Problem details: Beginning with the line that contains "ring dip: (117, 134)" and ending with the last line of the records, write out each line exactly and omit the pictures.

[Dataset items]
BEGIN

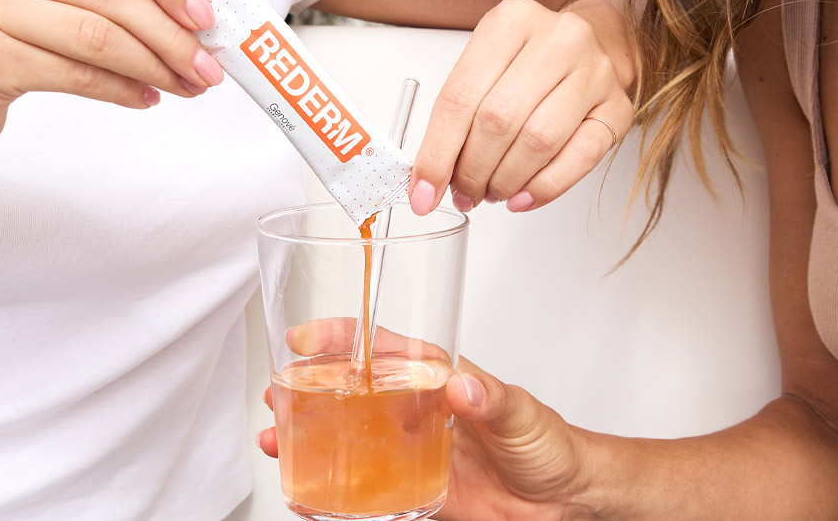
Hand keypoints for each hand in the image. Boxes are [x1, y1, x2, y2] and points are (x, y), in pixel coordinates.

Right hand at [256, 320, 588, 520]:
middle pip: (348, 388)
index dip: (339, 337)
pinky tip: (306, 492)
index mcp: (436, 376)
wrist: (562, 500)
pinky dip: (329, 490)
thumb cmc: (547, 445)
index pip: (380, 345)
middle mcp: (414, 409)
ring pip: (345, 436)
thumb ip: (492, 400)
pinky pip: (361, 488)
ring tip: (276, 439)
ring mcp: (407, 449)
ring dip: (305, 435)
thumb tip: (460, 385)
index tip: (304, 339)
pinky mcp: (409, 488)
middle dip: (305, 387)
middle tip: (277, 394)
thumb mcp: (522, 414)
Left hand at [408, 0, 633, 214]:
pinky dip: (544, 187)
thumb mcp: (486, 67)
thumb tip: (429, 181)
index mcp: (512, 20)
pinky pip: (580, 158)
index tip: (423, 191)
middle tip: (462, 192)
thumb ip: (456, 118)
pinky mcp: (618, 107)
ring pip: (538, 141)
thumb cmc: (532, 61)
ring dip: (505, 181)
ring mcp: (595, 71)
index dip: (437, 152)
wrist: (598, 44)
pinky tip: (522, 197)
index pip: (461, 96)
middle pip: (498, 120)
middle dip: (471, 171)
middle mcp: (558, 39)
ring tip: (491, 193)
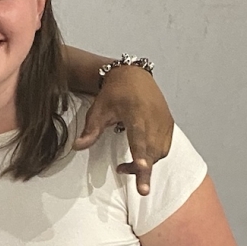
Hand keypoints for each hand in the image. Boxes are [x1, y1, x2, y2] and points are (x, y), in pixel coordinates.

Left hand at [75, 65, 173, 195]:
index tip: (143, 169)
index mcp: (137, 116)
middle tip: (122, 170)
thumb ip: (91, 130)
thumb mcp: (98, 110)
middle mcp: (155, 120)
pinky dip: (154, 156)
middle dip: (141, 169)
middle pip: (152, 153)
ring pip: (160, 152)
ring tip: (128, 164)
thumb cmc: (116, 92)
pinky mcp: (169, 123)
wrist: (134, 75)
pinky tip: (141, 156)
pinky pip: (165, 147)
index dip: (142, 158)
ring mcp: (164, 122)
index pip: (140, 142)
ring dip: (146, 163)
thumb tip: (77, 146)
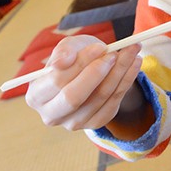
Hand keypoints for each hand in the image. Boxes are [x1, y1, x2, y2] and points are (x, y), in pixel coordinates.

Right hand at [25, 35, 143, 132]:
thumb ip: (65, 50)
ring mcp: (74, 123)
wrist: (90, 71)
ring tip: (131, 51)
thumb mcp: (69, 47)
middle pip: (74, 98)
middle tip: (115, 54)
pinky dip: (127, 80)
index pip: (57, 80)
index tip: (100, 47)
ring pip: (100, 97)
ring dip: (119, 72)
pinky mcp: (95, 123)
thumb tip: (62, 61)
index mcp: (36, 95)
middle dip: (97, 73)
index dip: (80, 63)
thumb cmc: (74, 57)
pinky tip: (134, 64)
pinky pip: (114, 102)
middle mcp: (51, 114)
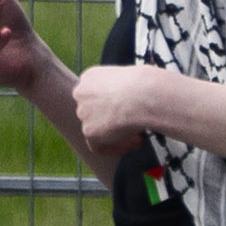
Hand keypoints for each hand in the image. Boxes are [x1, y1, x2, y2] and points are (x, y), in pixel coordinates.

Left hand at [63, 58, 185, 162]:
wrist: (143, 94)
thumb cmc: (144, 84)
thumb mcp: (129, 79)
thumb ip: (120, 91)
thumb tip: (127, 103)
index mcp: (90, 77)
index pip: (95, 96)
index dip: (113, 106)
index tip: (129, 110)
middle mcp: (82, 93)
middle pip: (94, 113)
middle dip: (113, 121)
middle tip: (134, 125)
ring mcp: (82, 112)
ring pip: (97, 129)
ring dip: (117, 134)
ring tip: (140, 135)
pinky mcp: (88, 130)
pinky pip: (98, 146)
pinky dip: (116, 148)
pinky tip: (134, 143)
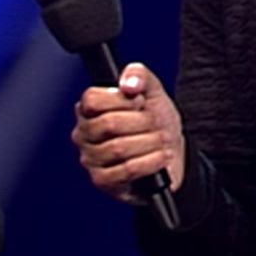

END

Output:
ring dip: (117, 134)
ring tip: (140, 135)
pinky mcp: (88, 130)
pinky pip: (98, 146)
pinky dip: (116, 148)
pinky tip: (134, 143)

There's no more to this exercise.